As British Businesses Reaffirm Local Outsourcing, What Does the Future Hold for UK and Indian Call Centres?

Over the past couple of decades, we have seen the call centre boom take place in India as centres moved there from more developed countries like the UK. This huge growth has several explanations; firstly the cheapness of using call centres based here, which helps increase companies’ incomes. In the UK, the average salary for a worker in a call centre is around £12,500 per year, whereas in India this is just £1,200. The boom was also encouraged within India as it was seen by many as a road to development and a good opportunity for graduates to find work. There is also the wealth of English-speaking workers, with more in India than in the UK and USA combined.

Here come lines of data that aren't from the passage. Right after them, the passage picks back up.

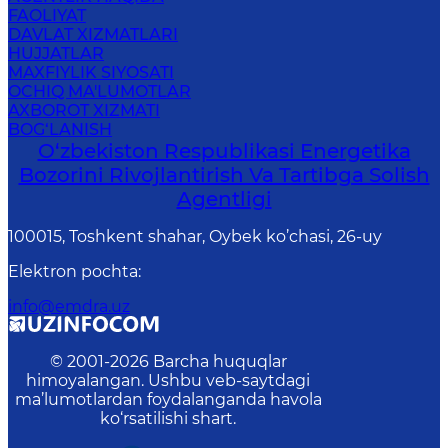
FAOLIYAT
DAVLAT XIZMATLARI
HUJJATLAR
MAXFIYLIK SIYOSATI
OCHIQ MA'LUMOTLAR
AXBOROT XIZMATI
BOG‘LANISH
O‘zbekiston Respublikasi Energetika
Bozorini Rivojlantirish Va Tartibga Solish
Agentligi
100015, Toshkent shahar, Oybek ko’chasi, 26-uy
Elektron pochta
:
info@emdra.uz
© 2001-
2026
Barcha huquqlar
himoyalangan. Ushbu veb-saytdagi
ma’lumotlardan foydalanganda havola
ko‘rsatilishi shart.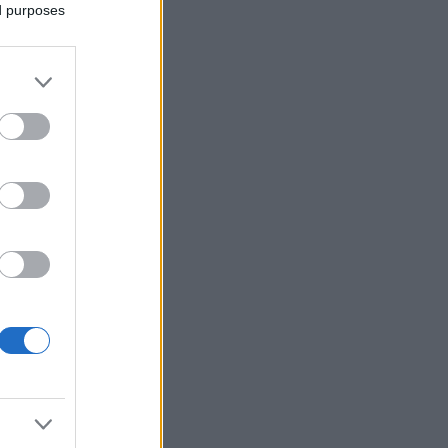
ed purposes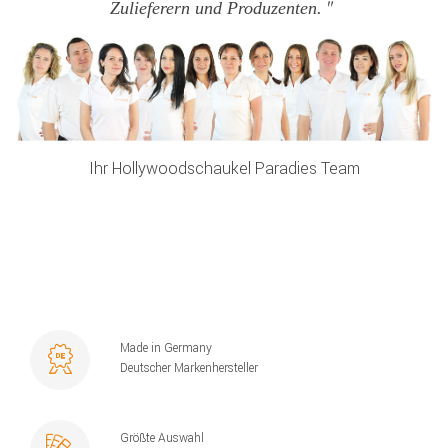
Zulieferern und Produzenten.
Ihr Hollywoodschaukel Paradies Team
Made in Germany
Deutscher Markenhersteller
Größte Auswahl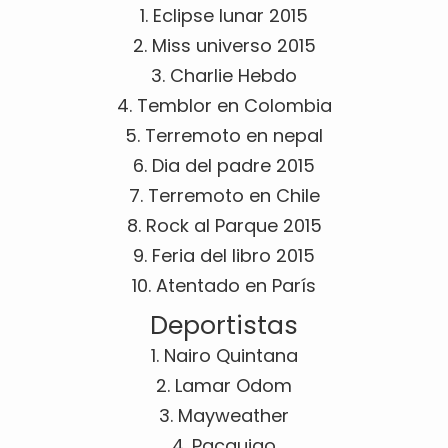
1. Eclipse lunar 2015
2. Miss universo 2015
3. Charlie Hebdo
4. Temblor en Colombia
5. Terremoto en nepal
6. Dia del padre 2015
7. Terremoto en Chile
8. Rock al Parque 2015
9. Feria del libro 2015
10. Atentado en París
Deportistas
1. Nairo Quintana
2. Lamar Odom
3. Mayweather
4. Pacquiao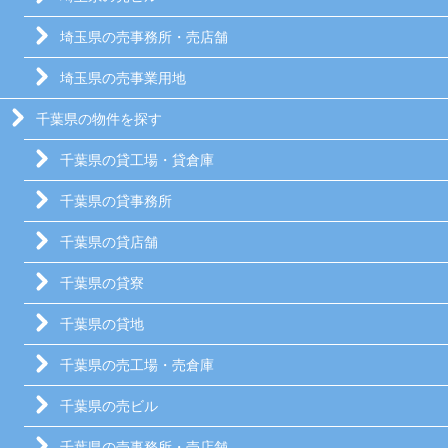
埼玉県の売事務所・売店舗
埼玉県の売事業用地
千葉県の物件を探す
千葉県の貸工場・貸倉庫
千葉県の貸事務所
千葉県の貸店舗
千葉県の貸寮
千葉県の貸地
千葉県の売工場・売倉庫
千葉県の売ビル
千葉県の売事務所・売店舗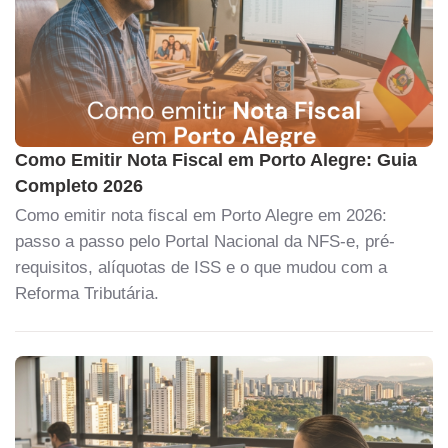
Como Emitir Nota Fiscal em Porto Alegre: Guia
Completo 2026
Como emitir nota fiscal em Porto Alegre em 2026:
passo a passo pelo Portal Nacional da NFS-e, pré-
requisitos, alíquotas de ISS e o que mudou com a
Reforma Tributária.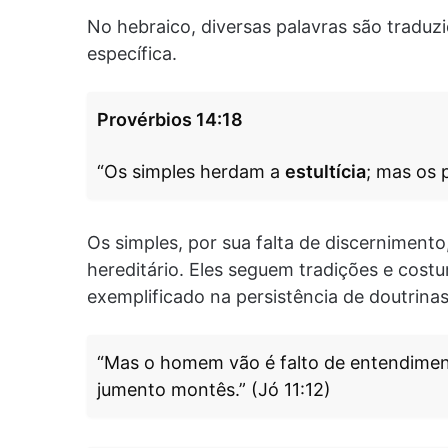
No hebraico, diversas palavras são tradu
específica.
Provérbios 14:18
“Os simples herdam a
estultícia
; mas os 
Os simples, por sua falta de discerniment
hereditário. Eles seguem tradições e cost
exemplificado na persistência de doutrina
“Mas o homem vão é falto de entendimen
jumento montês.” (Jó 11:12)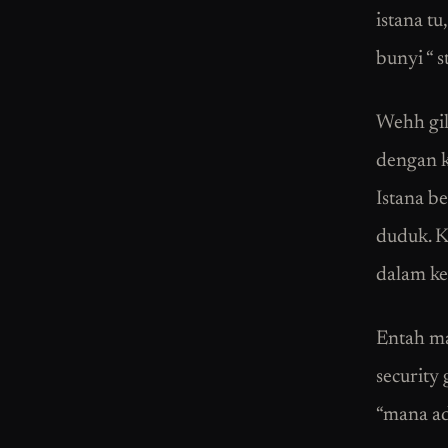
istana t
bunyi “ s
Wehh gil
dengan k
Istana b
duduk. K
dalam ker
Entah ma
security 
“mana ad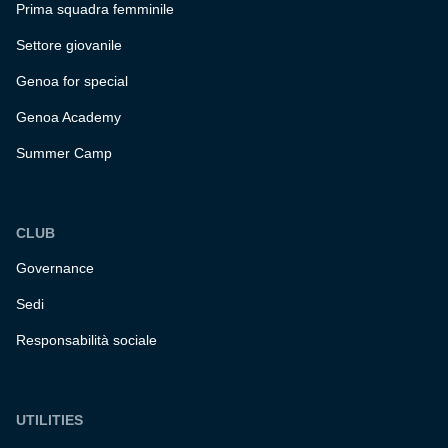
Prima squadra femminile
Settore giovanile
Genoa for special
Genoa Academy
Summer Camp
CLUB
Governance
Sedi
Responsabilità sociale
UTILITIES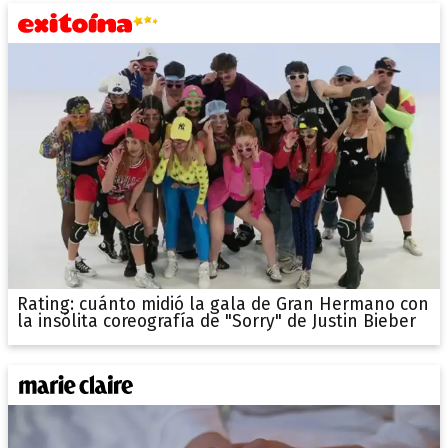
Rating: cuánto midió la gala de Gran Hermano con
la insólita coreografía de "Sorry" de Justin Bieber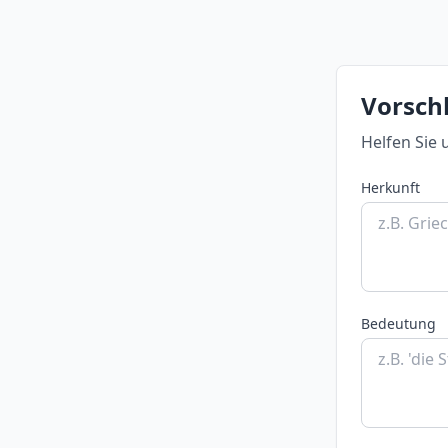
Vorschl
Helfen Sie 
Herkunft
Bedeutung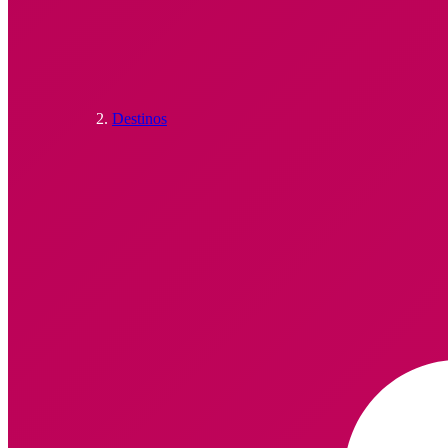
Destinos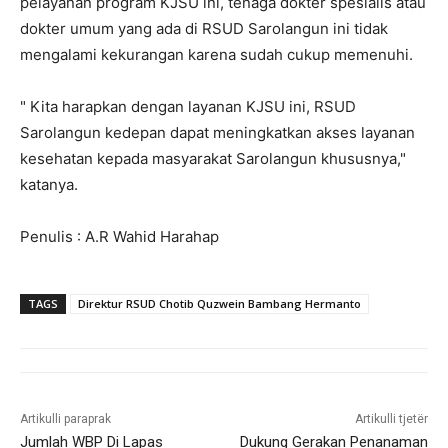
pelayanan program KJSU ini, tenaga dokter spesialis atau
dokter umum yang ada di RSUD Sarolangun ini tidak
mengalami kekurangan karena sudah cukup memenuhi.
" Kita harapkan dengan layanan KJSU ini, RSUD
Sarolangun kedepan dapat meningkatkan akses layanan
kesehatan kepada masyarakat Sarolangun khususnya,"
katanya.
Penulis : A.R Wahid Harahap
TAGS
Direktur RSUD Chotib Quzwein Bambang Hermanto
Artikulli paraprak
Artikulli tjetër
Jumlah WBP Di Lapas
Dukung Gerakan Penanaman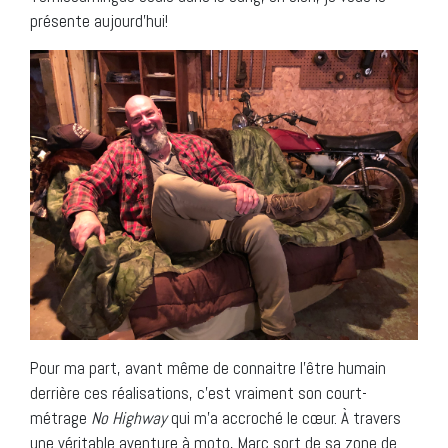
présente aujourd’hui!
Pour ma part, avant même de connaitre l’être humain
derrière ces réalisations, c’est vraiment son court-
métrage
No Highway
qui m’a accroché le cœur. À travers
une véritable aventure à moto, Marc sort de sa zone de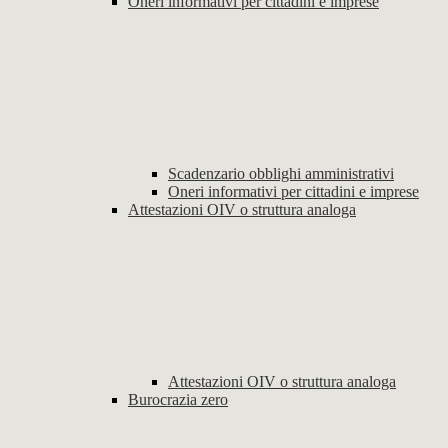
Oneri informativi per cittadini e imprese
Scadenzario obblighi amministrativi
Oneri informativi per cittadini e imprese
Attestazioni OIV o struttura analoga
Attestazioni OIV o struttura analoga
Burocrazia zero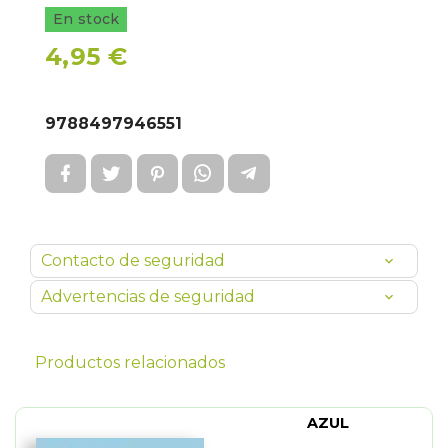
En stock
4,95 €
9788497946551
Contacto de seguridad
Advertencias de seguridad
Productos relacionados
AZUL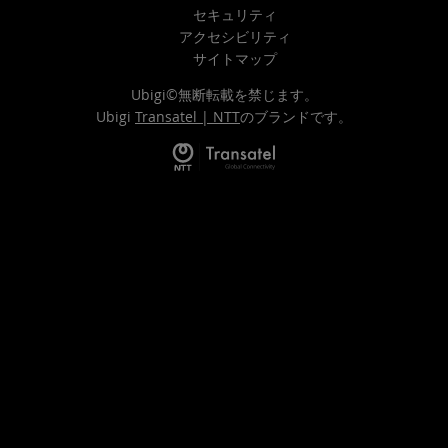
セキュリティ
アクセシビリティ
サイトマップ
Ubigi©無断転載を禁じます。
Ubigi
Transatel | NTT
のブランドです。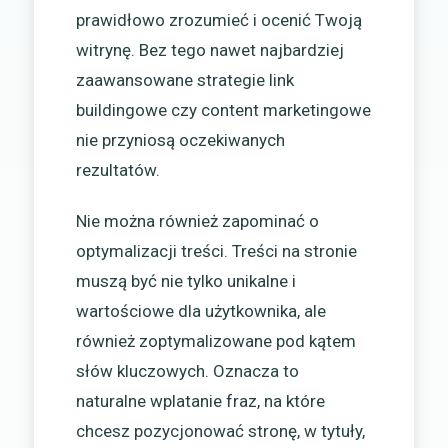
prawidłowo zrozumieć i ocenić Twoją
witrynę. Bez tego nawet najbardziej
zaawansowane strategie link
buildingowe czy content marketingowe
nie przyniosą oczekiwanych
rezultatów.
Nie można również zapominać o
optymalizacji treści. Treści na stronie
muszą być nie tylko unikalne i
wartościowe dla użytkownika, ale
również zoptymalizowane pod kątem
słów kluczowych. Oznacza to
naturalne wplatanie fraz, na które
chcesz pozycjonować stronę, w tytuły,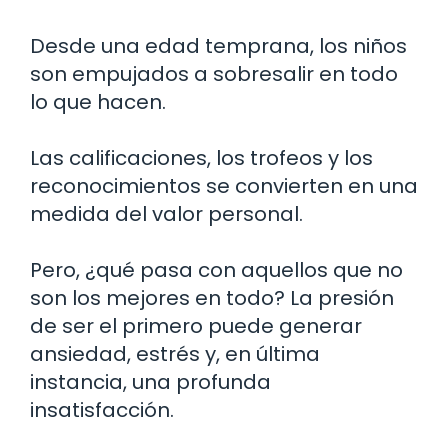
Desde una edad temprana, los niños
son empujados a sobresalir en todo
lo que hacen.
Las calificaciones, los trofeos y los
reconocimientos se convierten en una
medida del valor personal.
Pero, ¿qué pasa con aquellos que no
son los mejores en todo? La presión
de ser el primero puede generar
ansiedad, estrés y, en última
instancia, una profunda
insatisfacción.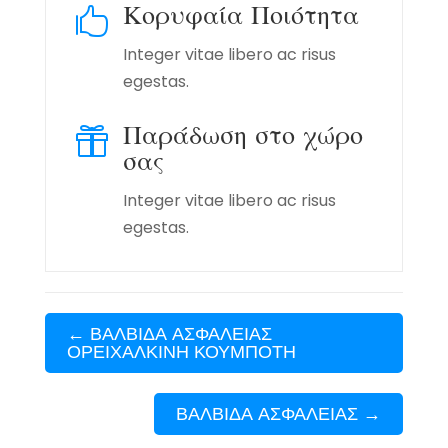
Κορυφαία Ποιότητα

Integer vitae libero ac risus
egestas.
Παράδωση στο χώρο

σας
Integer vitae libero ac risus
egestas.
←
ΒΑΛΒΙΔΑ ΑΣΦΑΛΕΙΑΣ
ΟΡΕΙΧΑΛΚΙΝΗ ΚΟΥΜΠΟΤΗ
ΒΑΛΒΙΔΑ ΑΣΦΑΛΕΙΑΣ
→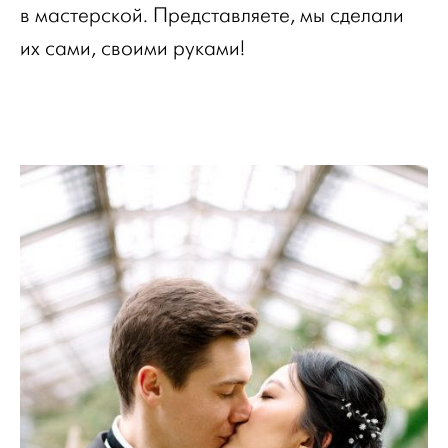
в мастерской. Представляете, мы сделали
их сами, своими руками!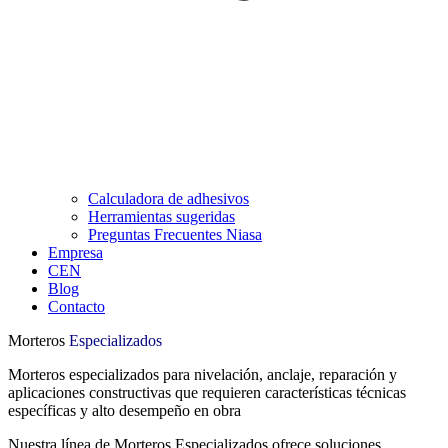
Calculadora de adhesivos
Herramientas sugeridas
Preguntas Frecuentes Niasa
Empresa
CEN
Blog
Contacto
Morteros
Especializados
Morteros especializados para nivelación, anclaje, reparación y
aplicaciones constructivas que requieren características técnicas
específicas y alto desempeño en obra
Nuestra línea de Morteros Especializados ofrece soluciones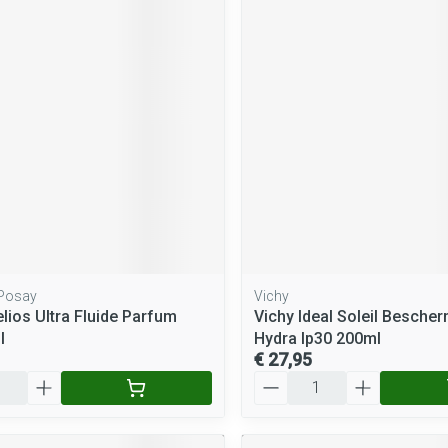
 Posay
Vichy
elios Ultra Fluide Parfum
Vichy Ideal Soleil Besche
l
Hydra Ip30 200ml
€ 27,95
Aantal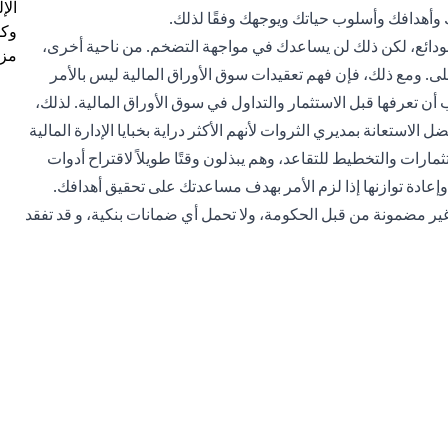
الإ
 وأهدافك وأسلوب حياتك ويوجهك وفقًا لذلك.
وكل
لودائع، لكن ذلك لن يساعدك في مواجهة التضخم. من ناحية أخرى،
مزي
 ومع ذلك، فإن فهم تعقيدات سوق الأوراق المالية ليس بالأمر
أن تعرفها قبل الاستثمار والتداول في سوق الأوراق المالية. لذلك،
الاستعانة بمديري الثروات لأنهم الأكثر دراية بخبايا الإدارة المالية
مارات والتخطيط للتقاعد، وهم يبذلون وقتًا طويلاً لاقتراح أدوات
وإعادة توازنها إذا لزم الأمر بهدف مساعدتك على تحقيق أهدافك.
غير مضمونة من قبل الحكومة، ولا تحمل أي ضمانات بنكية، و قد تفقد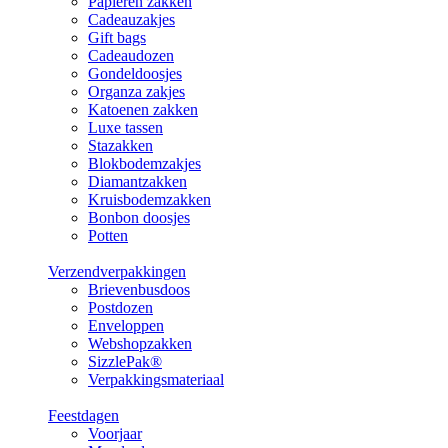
Papieren zakken
Cadeauzakjes
Gift bags
Cadeaudozen
Gondeldoosjes
Organza zakjes
Katoenen zakken
Luxe tassen
Stazakken
Blokbodemzakjes
Diamantzakken
Kruisbodemzakken
Bonbon doosjes
Potten
Verzendverpakkingen
Brievenbusdoos
Postdozen
Enveloppen
Webshopzakken
SizzlePak®
Verpakkingsmateriaal
Feestdagen
Voorjaar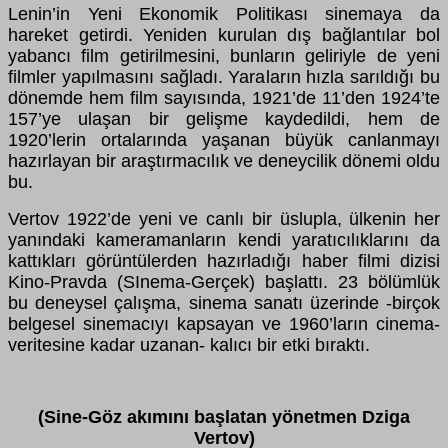
Lenin’in Yeni Ekonomik Politikası sinemaya da
hareket getirdi. Yeniden kurulan dış bağlantılar bol
yabancı film getirilmesini, bunların geliriyle de yeni
filmler yapılmasını sağladı. Yaraların hızla sarıldığı bu
dönemde hem film sayısında, 1921’de 11’den 1924’te
157’ye ulaşan bir gelişme kaydedildi, hem de
1920’lerin ortalarında yaşanan büyük canlanmayı
hazırlayan bir araştırmacılık ve deneycilik dönemi oldu
bu.
Vertov 1922’de yeni ve canlı bir üslupla, ülkenin her
yanındaki kameramanların kendi yaratıcılıklarını da
kattıkları görüntülerden hazırladığı haber filmi dizisi
Kino-Pravda (SInema-Gerçek) başlattı. 23 bölümlük
bu deneysel çalışma, sinema sanatı üzerinde -birçok
belgesel sinemacıyı kapsayan ve 1960’ların cinema-
veritesine kadar uzanan- kalıcı bir etki bıraktı.
(Sine-Göz akımını başlatan yönetmen Dziga
Vertov)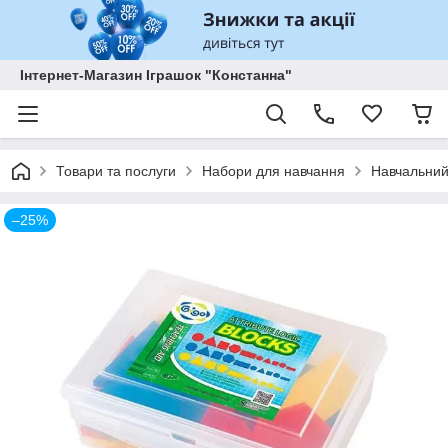
Інтернет-Магазин Іграшок "Констанна"
Товари та послуги
Набори для навчання
Навчальний
–25%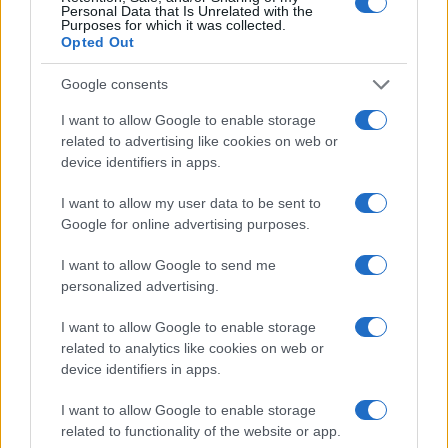
Personal Data that Is Unrelated with the
Purposes for which it was collected.
Le previsioni meteo per il weekend a Olbia e in
Opted Out
Gallura
Google consents
Michelle Hunziker in Gallura, bella anche dal
I want to allow Google to enable storage
vivo: un amico vip svela come fa
related to advertising like cookies on web or
device identifiers in apps.
Calangianus, dopo le polemiche il centro
I want to allow my user data to be sent to
accoglienza minori chiude
Google for online advertising purposes.
I want to allow Google to send me
Olbia, divieto di sosta contro spaccio e degrado:
personalized advertising.
esplode la protesta
I want to allow Google to enable storage
related to analytics like cookies on web or
Pausa caffè impeccabile: come scegliere la
device identifiers in apps.
soluzione ideale per la casa e l’ufficio
I want to allow Google to enable storage
related to functionality of the website or app.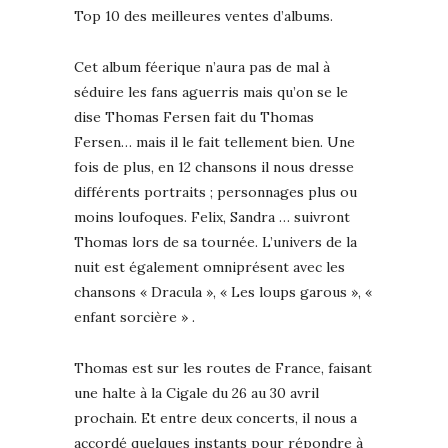
Top 10 des meilleures ventes d’albums.
Cet album féerique n’aura pas de mal à
séduire les fans aguerris mais qu’on se le
dise Thomas Fersen fait du Thomas
Fersen… mais il le fait tellement bien. Une
fois de plus, en 12 chansons il nous dresse
différents portraits ; personnages plus ou
moins loufoques. Felix, Sandra … suivront
Thomas lors de sa tournée. L’univers de la
nuit est également omniprésent avec les
chansons « Dracula », « Les loups garous », «
enfant sorcière » .
Thomas est sur les routes de France, faisant
une halte à la Cigale du 26 au 30 avril
prochain. Et entre deux concerts, il nous a
accordé quelques instants pour répondre à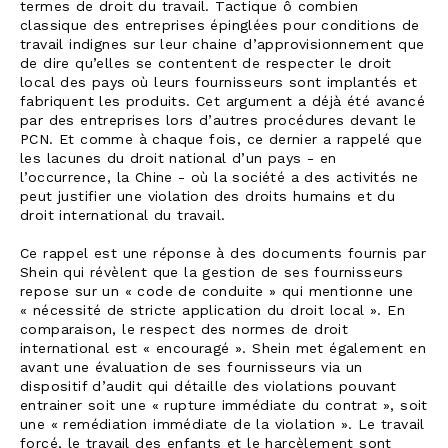
termes de droit du travail. Tactique ô combien
classique des entreprises épinglées pour conditions de
travail indignes sur leur chaine d’approvisionnement que
de dire qu’elles se contentent de respecter le droit
local des pays où leurs fournisseurs sont implantés et
fabriquent les produits. Cet argument a déjà été avancé
par des entreprises lors d’autres procédures devant le
PCN. Et comme à chaque fois, ce dernier a rappelé que
les lacunes du droit national d’un pays - en
l’occurrence, la Chine - où la société a des activités ne
peut justifier une violation des droits humains et du
droit international du travail.
Ce rappel est une réponse à des documents fournis par
Shein qui révèlent que la gestion de ses fournisseurs
repose sur un « code de conduite » qui mentionne une
« nécessité de stricte application du droit local ». En
comparaison, le respect des normes de droit
international est « encouragé ». Shein met également en
avant une évaluation de ses fournisseurs via un
dispositif d’audit qui détaille des violations pouvant
entrainer soit une « rupture immédiate du contrat », soit
une « remédiation immédiate de la violation ». Le travail
forcé, le travail des enfants et le harcèlement sont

However, recently call centres have been moved back into the UK as the British reaffirm local outsourcing. For example Santander, a Spanish-owned bank, relocated all of its English-language call centre work to the UK. Similarly the insurance group Aviva brought some operations back to Norwich, and New Call Telecom’s customer service work has been moved from Mumbai to Burnley. And why is this happening? Well as most of us know first-hand, calls from foreign call centres can sometimes be frustrating, often due to language-barriers or different accents, and so many customers have complained of this or even decided to stop using certain services, making businesses keen to eliminate this apparent problem.

There are also issues for the workers themselves, with problems like abusive language from frustrated customers. Such difficulties and the retreat of UK companies from India bring up the question of what will become of Indian call centres and their workers. Many may find themselves losing out to workers in places like the Philippines which are increasingly becoming competition to India as the latter’s wages rise, detracting from its attractiveness as an outsourcing location. UK call centres, on the other hand, would begin to thrive once more, and those people who had lost their jobs as the centres moved abroad would be able to take these again.

Predictions suggest that the number of call centres in India has peaked and is on its way down as competition, not only from the UK and other company’s ‘home-countries’ take over, but also from places like the Philippines, as mentioned, Africa and Mexico. Therefore the reduction in call centres in India is not expected to be directly proportional to the increase of that within the UK, though there will be a definite rise in these.